Hoje, com uma vasta gama de projetos e atividades, a BRI é um exemplo da ambição econômica global da China. Diz-se até que a BRI representa a política externa do governo chinês, com o papel de atingir objetivos estratégicos, como a internacionalização do renminbi e garantir recursos naturais, desde o petróleo para energia até lítio para baterias.

De acordo com o Banco Mundial, a renda global deve aumentar 0,7% até 2030 devido à iniciativa chinesa amplamente benéfica para o mundo. O porcentual se traduz em quase US$ 500 bilhões. Além disso, a BRI pode ajudar a tirar 7,6 milhões de pessoas da pobreza extrema e outras 32 milhões de pessoas que vivem em situação de pobreza moderada.

A estimativa é de que nos próximos dez anos, os países da BRI irão aumentar o volume de comércio em US$ 2,5 trilhões, impulsionando a globalização econômica e reduzindo as desigualdades globais. Esses novos modelos de negócios de cooperação facilitariam também o realinhamento geoestratégico, reformando a ordem internacional.

Este é o plano da China. Por isso, a BRI chinesa traz grandes oportunidades ao Brasil, que ainda não faz parte da iniciativa - ao contrário da Argentina. Imagina, então, quão largo e vasto será esse cinturão e essa rota daqui a 10 anos.

Armadilha da dívida

De acordo com o Wall Street Journal, quase 60% dos empréstimos externos da China em 2022 foram obtidos por países em dificuldades financeiras. Trata-se de um percentual expressivo quando comparado aos 5% em 2010. Assim, depois de ‘galvanizar’ quase US$ 1 trilhão em mais de 3 mil projetos de cooperação, Pequim está revendo suas políticas.

Afinal, a economia global em desaceleração, taxas de juro crescentes e uma inflação elevada deixaram os países em desenvolvimento com dificuldades para honrar suas dívidas com a China. Os empréstimos inadimplentes no âmbito da BRI aumentaram para dezenas de bilhões de dólares, enquanto vários projetos foram paralisados.

Por isso, o Ocidente passou a acusar a China de estruturar deliberadamente as suas práticas de crédito para aproveitar os ativos em uma diplomacia calculista da “armadilha da dívida”. Porém, depois de analisar 40 casos de renegociação da dívida externa, os próprios analistas ocidentais desmascararam essa farsa.

Embora as renegociações de dívidas e os países devedores em dificuldades fossem comuns nos acordos com os chineses, as apreensões de ativos eram uma ocorrência rara. Apesar do seu peso econômico, a influência da China nessas negociações foi limitada. com isso, a China se tornou o ator oficial mais importante nas renegociações de dívidas soberanas internacionais. Desde 2008, os credores chineses organizaram pelo menos 70 reestruturações de dívidas de alto risco – mais de três vezes o número de reestruturações soberanas com credores privados.

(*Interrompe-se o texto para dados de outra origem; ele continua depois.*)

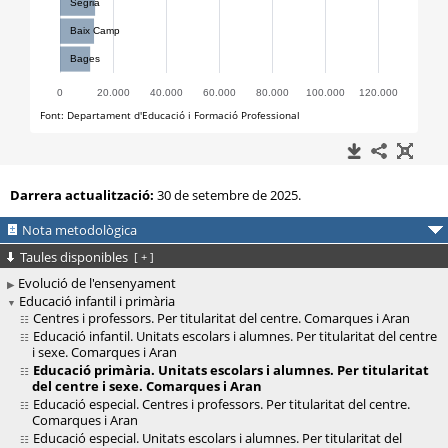
Darrera actualització:
30 de setembre de 2025.
Nota metodològica
Taules disponibles
[
+
]
Evolució de l'ensenyament
Educació infantil i primària
Centres i professors. Per titularitat del centre. Comarques i Aran
Educació infantil. Unitats escolars i alumnes. Per titularitat del centre
i sexe. Comarques i Aran
Educació primària. Unitats escolars i alumnes. Per titularitat
del centre i sexe. Comarques i Aran
Educació especial. Centres i professors. Per titularitat del centre.
Comarques i Aran
Educació especial. Unitats escolars i alumnes. Per titularitat del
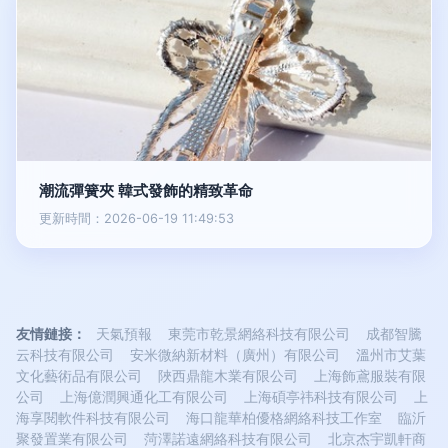
潮流彈簧夾 韓式發飾的精致革命
更新時間：2026-06-19 11:49:53
友情鏈接：
天氣預報
東莞市乾景網絡科技有限公司
成都智騰
云科技有限公司
安米微納新材料（廣州）有限公司
溫州市艾葉
文化藝術品有限公司
陜西鼎龍木業有限公司
上海飾鳶服裝有限
公司
上海億潤興通化工有限公司
上海碩亭祎科技有限公司
上
海享閱軟件科技有限公司
海口龍華柏優格網絡科技工作室
臨沂
聚發置業有限公司
菏澤諾遠網絡科技有限公司
北京杰宇凱軒商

No entanto, não se pode negar que os empréstimos da China contribuíram para crises da dívida, de múltiplas causas e credores multinacionais, como no Sri Lanka e na Zâmbia. Da mesma forma, novos empréstimos ao Paquistão foram necessários para evitar que a classificação de crédito do país caísse, o que elevaria os custos de manutenção da dívida.

Portanto, a abordagem chinesa de resolução de uma crise da dívida exige, muitas vezes, reestruturações e renegociações. Ainda que os projetos tenham trazido benefícios econômicos, existe um receio de que os ganhos são “marginais”, enquanto os riscos da dívida aumentam, assim como os “efeitos colaterais políticos”.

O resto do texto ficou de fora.